## Instructions for the task
Up to and including the line with "30 August 2011 | 6", write out the listing from its first line, minus the pictures.

━━━

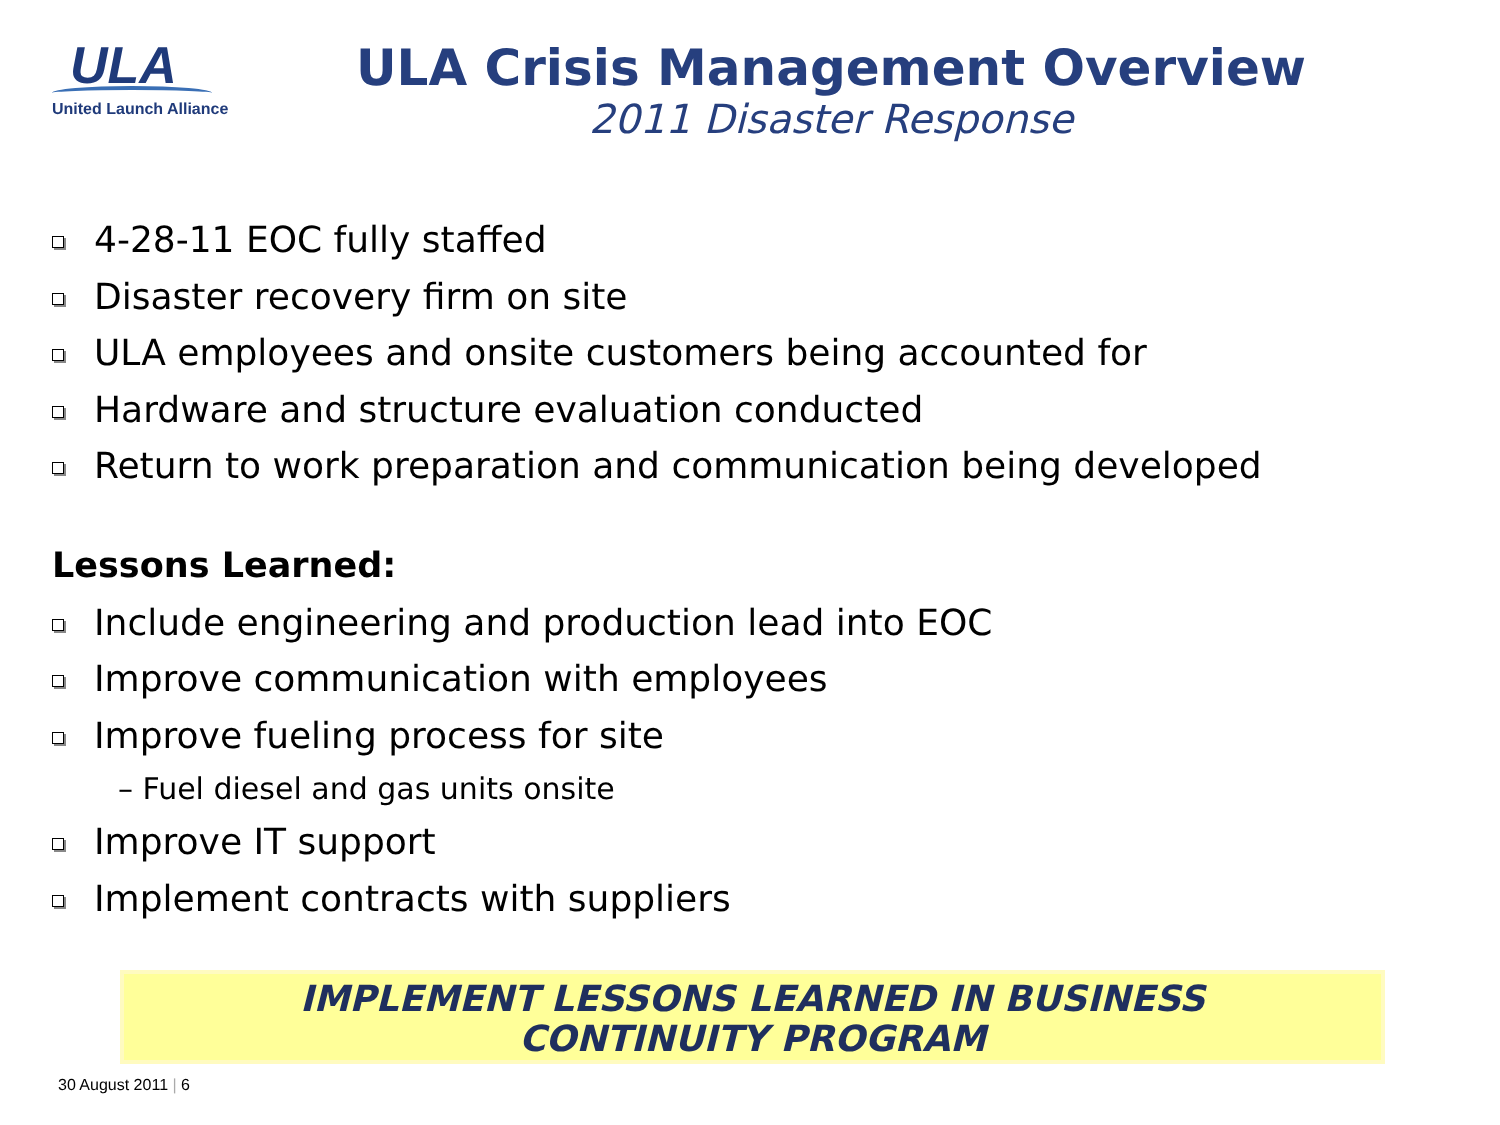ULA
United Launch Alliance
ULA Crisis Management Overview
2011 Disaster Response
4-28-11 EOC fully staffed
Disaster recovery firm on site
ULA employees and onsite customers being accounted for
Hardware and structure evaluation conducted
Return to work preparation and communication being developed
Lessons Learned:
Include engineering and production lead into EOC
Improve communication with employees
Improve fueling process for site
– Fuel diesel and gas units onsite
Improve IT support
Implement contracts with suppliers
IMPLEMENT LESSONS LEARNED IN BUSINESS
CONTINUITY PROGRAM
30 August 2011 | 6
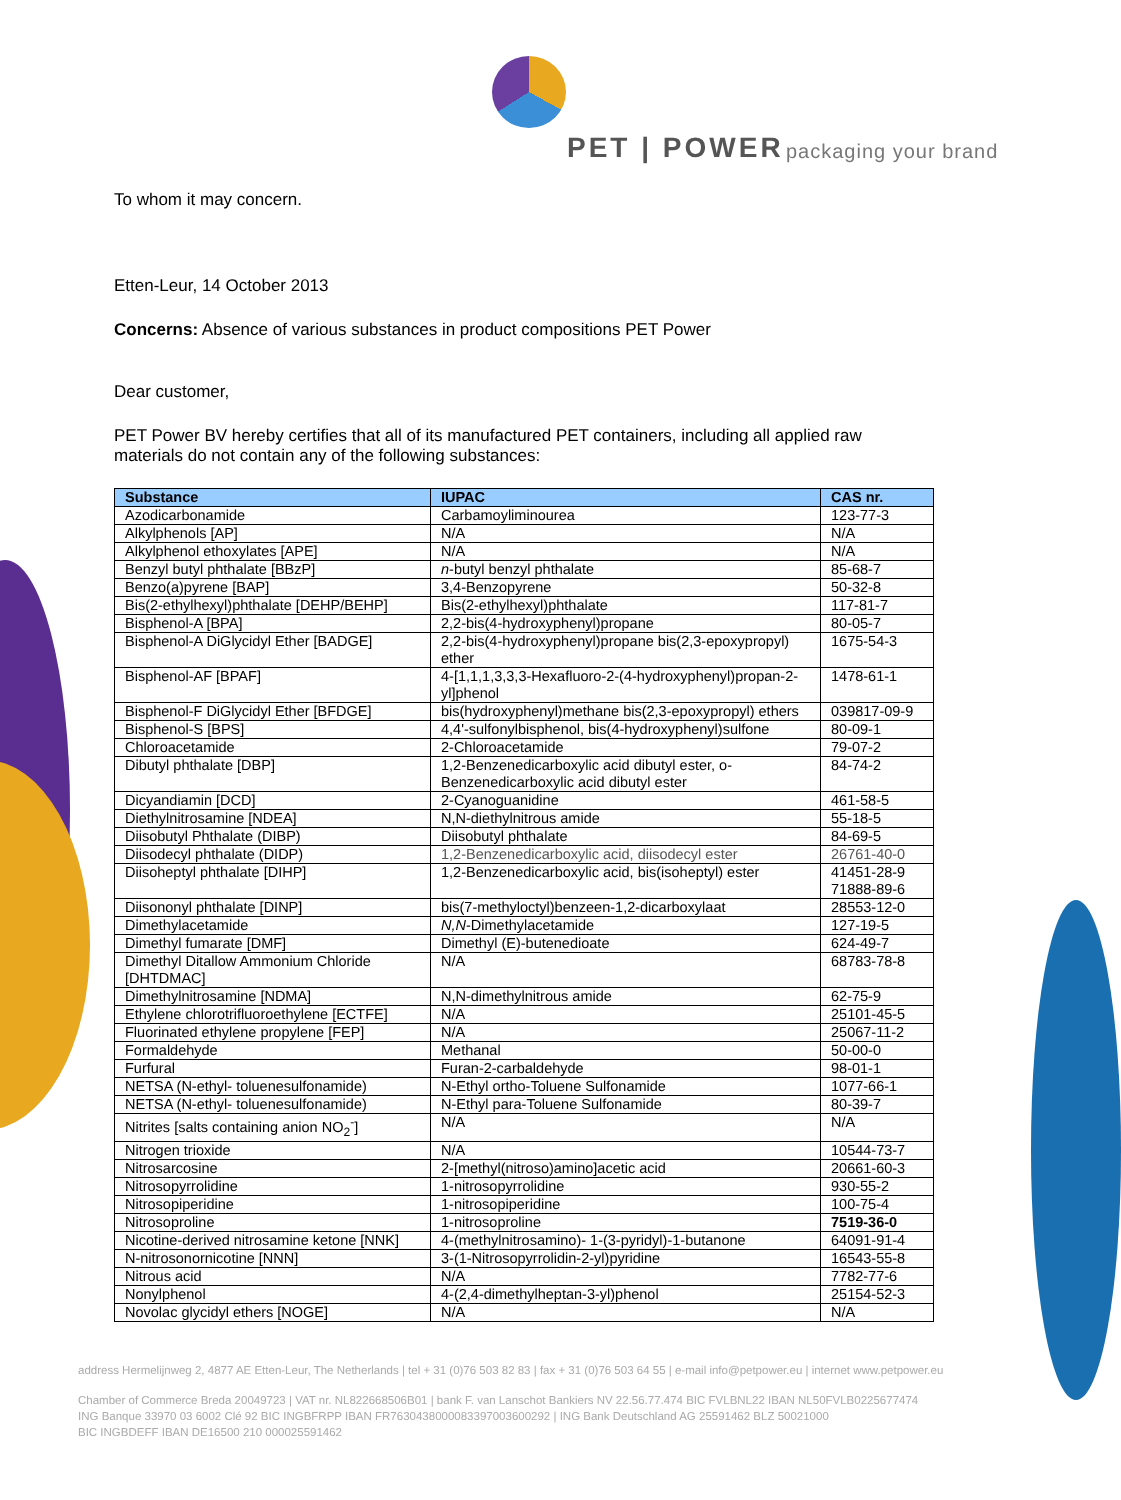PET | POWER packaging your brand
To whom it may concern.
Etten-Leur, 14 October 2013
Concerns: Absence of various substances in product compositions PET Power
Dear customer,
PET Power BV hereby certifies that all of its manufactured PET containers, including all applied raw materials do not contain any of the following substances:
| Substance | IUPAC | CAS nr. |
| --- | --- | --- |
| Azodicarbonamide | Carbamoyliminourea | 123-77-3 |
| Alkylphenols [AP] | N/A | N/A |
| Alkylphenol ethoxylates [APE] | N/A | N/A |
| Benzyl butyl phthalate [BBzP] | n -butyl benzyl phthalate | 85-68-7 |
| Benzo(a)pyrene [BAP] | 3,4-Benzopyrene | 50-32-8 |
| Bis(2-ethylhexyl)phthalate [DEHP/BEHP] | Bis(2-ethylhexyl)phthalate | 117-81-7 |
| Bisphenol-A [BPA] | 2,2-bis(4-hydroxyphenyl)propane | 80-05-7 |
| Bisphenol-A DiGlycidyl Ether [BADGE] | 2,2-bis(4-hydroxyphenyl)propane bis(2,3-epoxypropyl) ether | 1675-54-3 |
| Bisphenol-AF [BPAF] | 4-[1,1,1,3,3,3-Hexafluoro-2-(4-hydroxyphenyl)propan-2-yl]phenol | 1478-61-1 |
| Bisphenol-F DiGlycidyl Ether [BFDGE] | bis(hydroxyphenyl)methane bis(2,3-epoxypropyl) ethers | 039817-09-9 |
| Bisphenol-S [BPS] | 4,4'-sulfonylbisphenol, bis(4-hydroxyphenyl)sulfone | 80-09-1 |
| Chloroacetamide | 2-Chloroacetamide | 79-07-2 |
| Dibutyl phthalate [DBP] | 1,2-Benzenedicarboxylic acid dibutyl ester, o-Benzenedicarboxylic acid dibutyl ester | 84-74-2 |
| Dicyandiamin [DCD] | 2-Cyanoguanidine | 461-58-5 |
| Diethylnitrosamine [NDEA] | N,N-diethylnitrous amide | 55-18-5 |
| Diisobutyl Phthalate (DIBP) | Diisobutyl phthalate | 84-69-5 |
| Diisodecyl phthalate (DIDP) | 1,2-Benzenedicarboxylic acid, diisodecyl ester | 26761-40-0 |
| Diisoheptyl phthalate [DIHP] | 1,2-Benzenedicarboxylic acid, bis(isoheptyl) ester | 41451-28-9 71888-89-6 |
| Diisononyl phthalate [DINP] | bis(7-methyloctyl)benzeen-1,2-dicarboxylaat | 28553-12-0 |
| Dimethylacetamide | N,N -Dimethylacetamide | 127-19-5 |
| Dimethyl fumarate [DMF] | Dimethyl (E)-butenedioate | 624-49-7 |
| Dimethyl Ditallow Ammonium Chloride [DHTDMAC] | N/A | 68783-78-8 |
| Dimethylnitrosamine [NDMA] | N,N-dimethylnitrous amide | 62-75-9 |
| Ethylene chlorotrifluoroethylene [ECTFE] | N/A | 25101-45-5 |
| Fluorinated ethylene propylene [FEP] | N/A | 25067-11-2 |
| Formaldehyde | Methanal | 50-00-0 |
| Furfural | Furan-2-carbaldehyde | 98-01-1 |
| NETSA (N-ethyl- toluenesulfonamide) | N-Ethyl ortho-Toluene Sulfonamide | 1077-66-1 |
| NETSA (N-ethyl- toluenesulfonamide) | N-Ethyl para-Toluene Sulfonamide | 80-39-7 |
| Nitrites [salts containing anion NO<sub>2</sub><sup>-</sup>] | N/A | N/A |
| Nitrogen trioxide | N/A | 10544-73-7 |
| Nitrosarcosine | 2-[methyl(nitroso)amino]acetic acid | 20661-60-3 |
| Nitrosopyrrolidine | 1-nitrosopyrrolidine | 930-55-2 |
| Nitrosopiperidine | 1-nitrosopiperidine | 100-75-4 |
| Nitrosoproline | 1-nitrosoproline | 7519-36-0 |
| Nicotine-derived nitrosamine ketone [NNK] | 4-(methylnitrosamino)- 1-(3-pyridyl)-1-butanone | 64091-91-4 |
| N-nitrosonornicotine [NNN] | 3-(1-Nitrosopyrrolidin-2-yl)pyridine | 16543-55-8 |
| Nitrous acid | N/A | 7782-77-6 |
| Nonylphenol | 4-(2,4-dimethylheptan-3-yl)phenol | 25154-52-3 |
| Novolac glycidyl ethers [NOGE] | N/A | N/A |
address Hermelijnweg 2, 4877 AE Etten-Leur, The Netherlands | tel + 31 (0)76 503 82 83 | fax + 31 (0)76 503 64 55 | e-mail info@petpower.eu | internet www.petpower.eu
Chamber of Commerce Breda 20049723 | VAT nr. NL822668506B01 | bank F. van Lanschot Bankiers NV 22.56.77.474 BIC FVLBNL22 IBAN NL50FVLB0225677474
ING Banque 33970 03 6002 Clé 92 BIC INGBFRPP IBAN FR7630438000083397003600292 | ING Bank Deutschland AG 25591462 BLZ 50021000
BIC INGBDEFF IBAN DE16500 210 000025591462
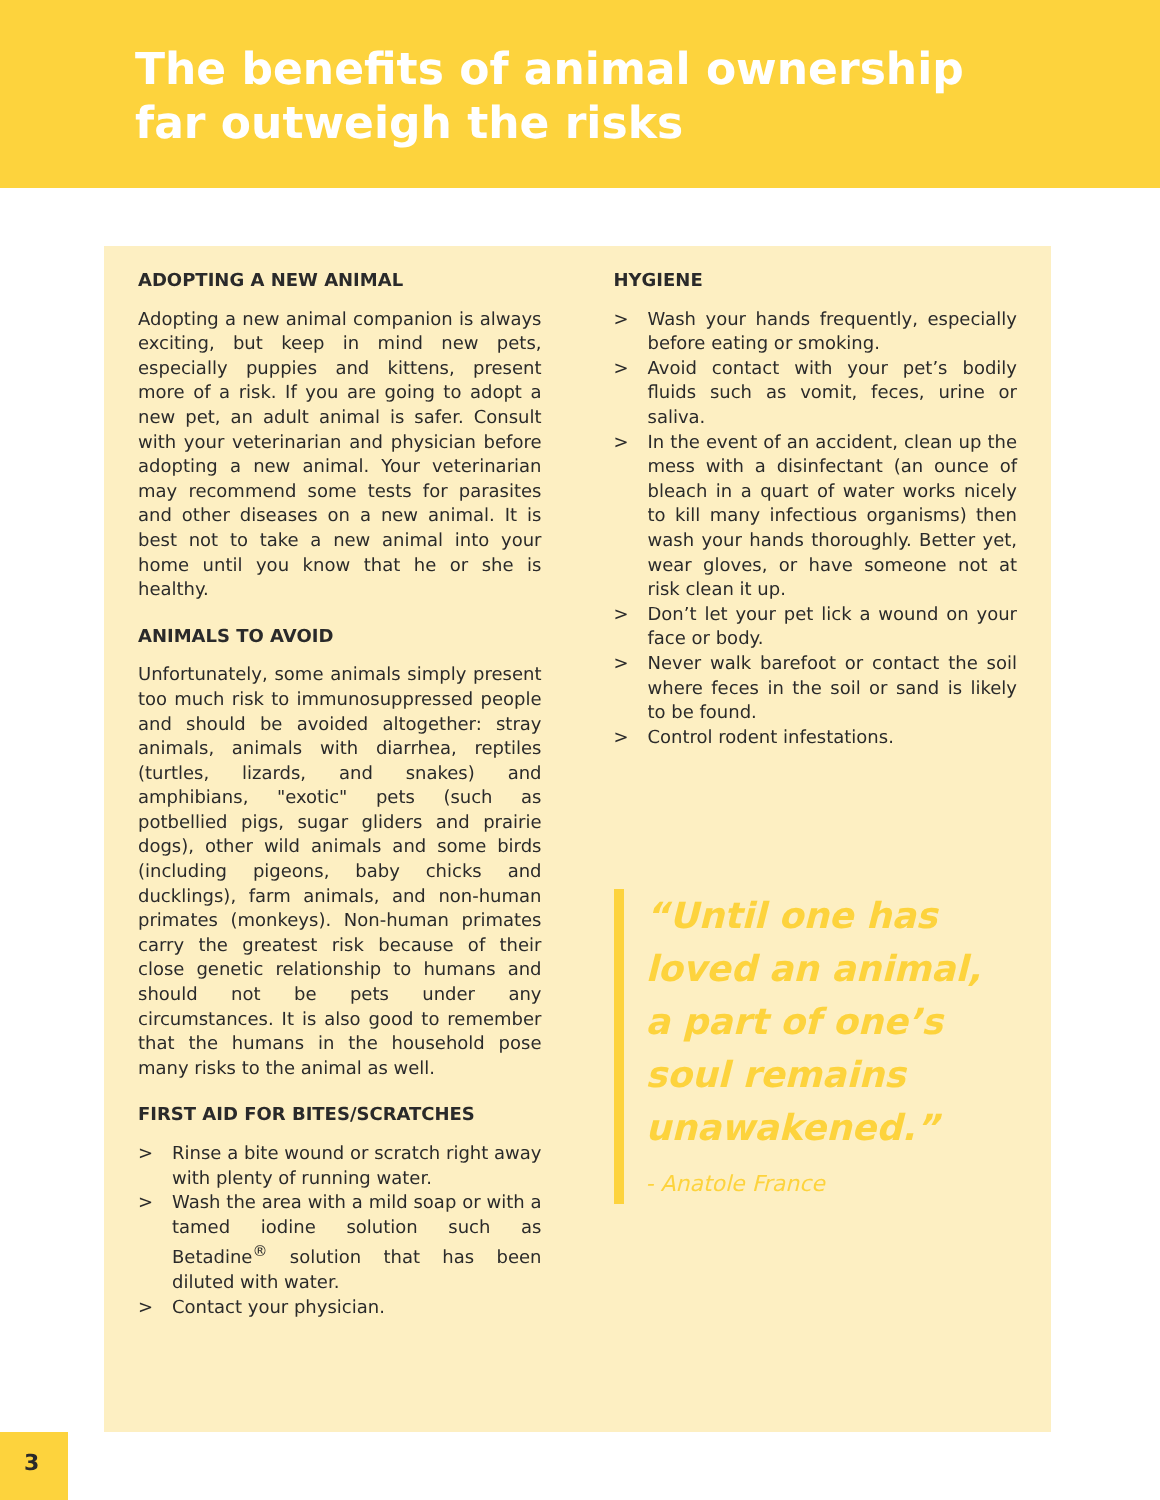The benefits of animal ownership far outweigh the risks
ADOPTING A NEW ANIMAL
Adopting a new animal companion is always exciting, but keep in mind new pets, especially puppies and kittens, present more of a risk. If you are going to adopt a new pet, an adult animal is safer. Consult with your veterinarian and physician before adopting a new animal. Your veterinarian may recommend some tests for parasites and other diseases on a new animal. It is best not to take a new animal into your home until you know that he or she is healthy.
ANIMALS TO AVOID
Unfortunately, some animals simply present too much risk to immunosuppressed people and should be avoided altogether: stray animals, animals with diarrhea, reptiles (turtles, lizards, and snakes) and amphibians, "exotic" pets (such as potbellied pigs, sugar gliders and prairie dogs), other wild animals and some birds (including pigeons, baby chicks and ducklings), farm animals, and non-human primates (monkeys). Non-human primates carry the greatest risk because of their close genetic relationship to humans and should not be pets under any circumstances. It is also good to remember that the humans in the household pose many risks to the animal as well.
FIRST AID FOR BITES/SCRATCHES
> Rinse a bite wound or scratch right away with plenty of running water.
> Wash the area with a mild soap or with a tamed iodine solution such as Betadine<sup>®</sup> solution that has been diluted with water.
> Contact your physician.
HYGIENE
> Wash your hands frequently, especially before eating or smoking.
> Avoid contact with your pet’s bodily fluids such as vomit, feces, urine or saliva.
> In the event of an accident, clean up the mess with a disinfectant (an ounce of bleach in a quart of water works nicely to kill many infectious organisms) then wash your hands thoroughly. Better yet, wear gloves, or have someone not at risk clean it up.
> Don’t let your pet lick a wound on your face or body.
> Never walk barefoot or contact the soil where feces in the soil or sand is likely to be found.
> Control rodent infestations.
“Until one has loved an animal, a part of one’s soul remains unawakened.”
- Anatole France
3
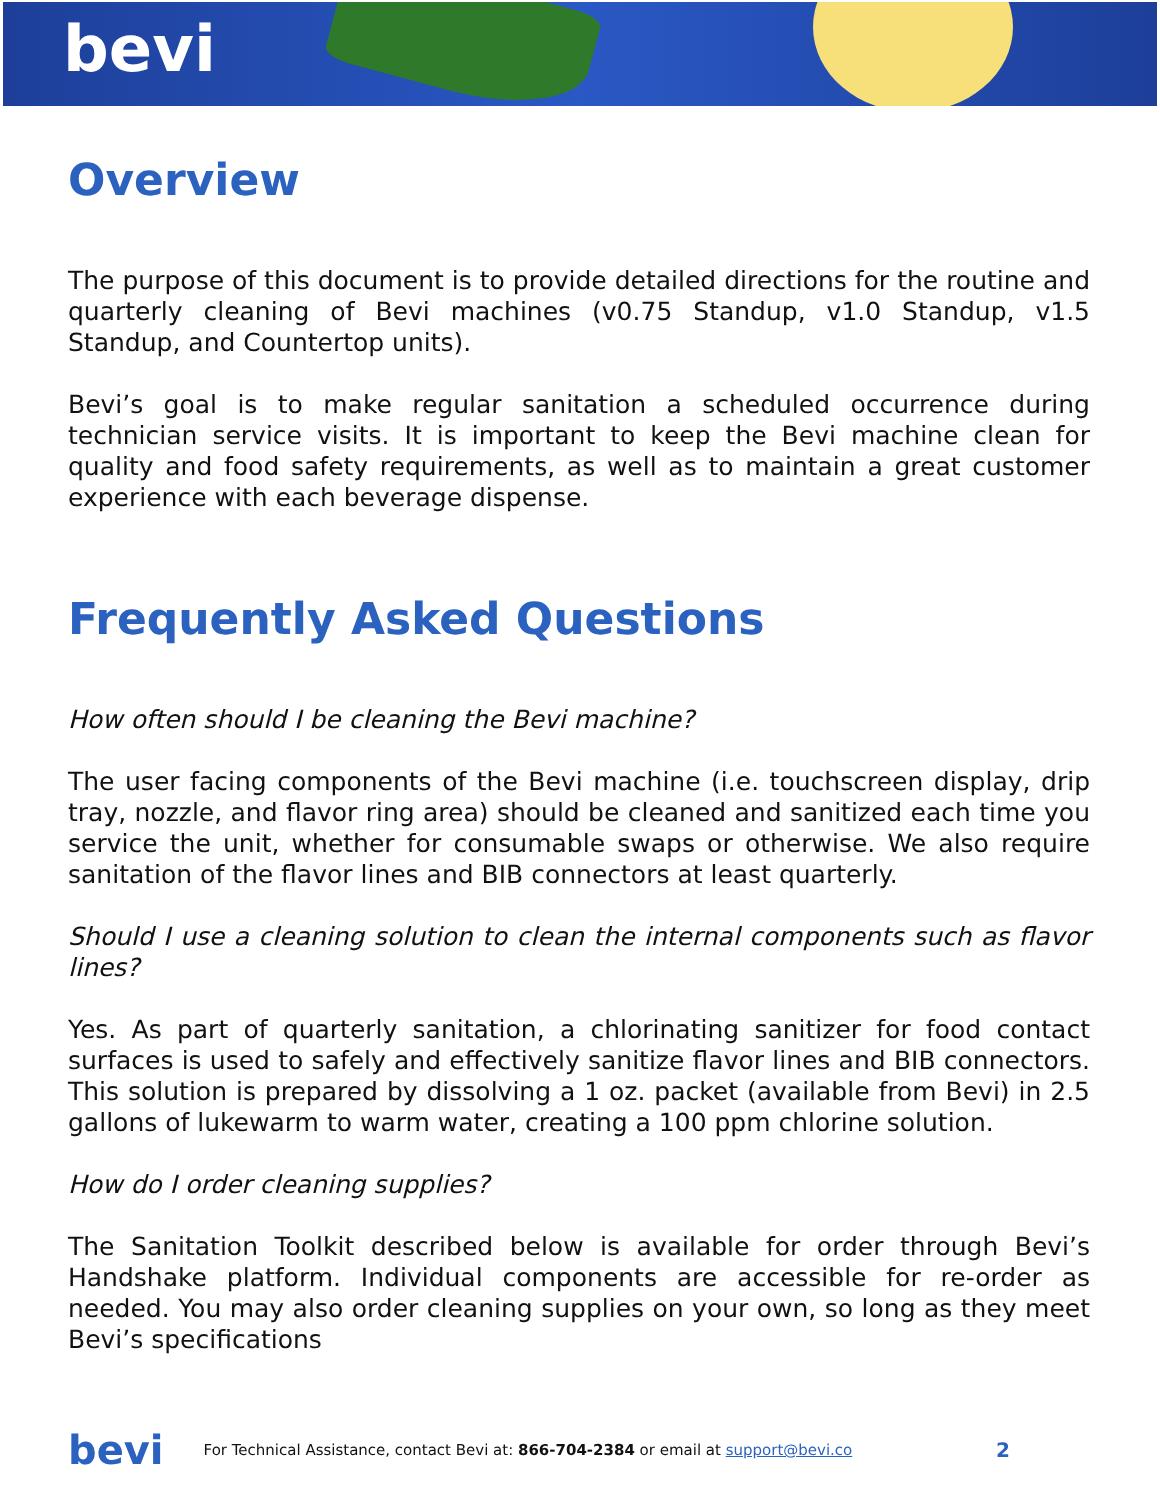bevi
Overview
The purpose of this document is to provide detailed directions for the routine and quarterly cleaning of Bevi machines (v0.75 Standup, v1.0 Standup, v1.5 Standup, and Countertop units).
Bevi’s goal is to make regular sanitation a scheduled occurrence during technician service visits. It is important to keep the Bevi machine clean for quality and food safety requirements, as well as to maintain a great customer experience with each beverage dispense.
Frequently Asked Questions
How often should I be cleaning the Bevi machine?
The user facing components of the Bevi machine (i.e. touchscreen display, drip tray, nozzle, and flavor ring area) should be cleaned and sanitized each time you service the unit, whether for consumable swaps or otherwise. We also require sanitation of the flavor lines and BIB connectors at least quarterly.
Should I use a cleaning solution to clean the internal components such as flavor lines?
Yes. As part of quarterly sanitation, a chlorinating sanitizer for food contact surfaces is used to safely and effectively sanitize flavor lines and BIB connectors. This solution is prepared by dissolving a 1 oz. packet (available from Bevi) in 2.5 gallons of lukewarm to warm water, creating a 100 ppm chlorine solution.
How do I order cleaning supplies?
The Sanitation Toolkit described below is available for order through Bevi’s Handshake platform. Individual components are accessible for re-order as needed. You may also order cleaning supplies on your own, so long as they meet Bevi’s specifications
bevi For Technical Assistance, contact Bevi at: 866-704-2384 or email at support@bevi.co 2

━━━

## Response to the exercise
ULA
United Launch Alliance
ULA Crisis Management Overview
2011 Disaster Response
4-28-11 EOC fully staffed
Disaster recovery firm on site
ULA employees and onsite customers being accounted for
Hardware and structure evaluation conducted
Return to work preparation and communication being developed
Lessons Learned:
Include engineering and production lead into EOC
Improve communication with employees
Improve fueling process for site
– Fuel diesel and gas units onsite
Improve IT support
Implement contracts with suppliers
IMPLEMENT LESSONS LEARNED IN BUSINESS
CONTINUITY PROGRAM
30 August 2011 | 6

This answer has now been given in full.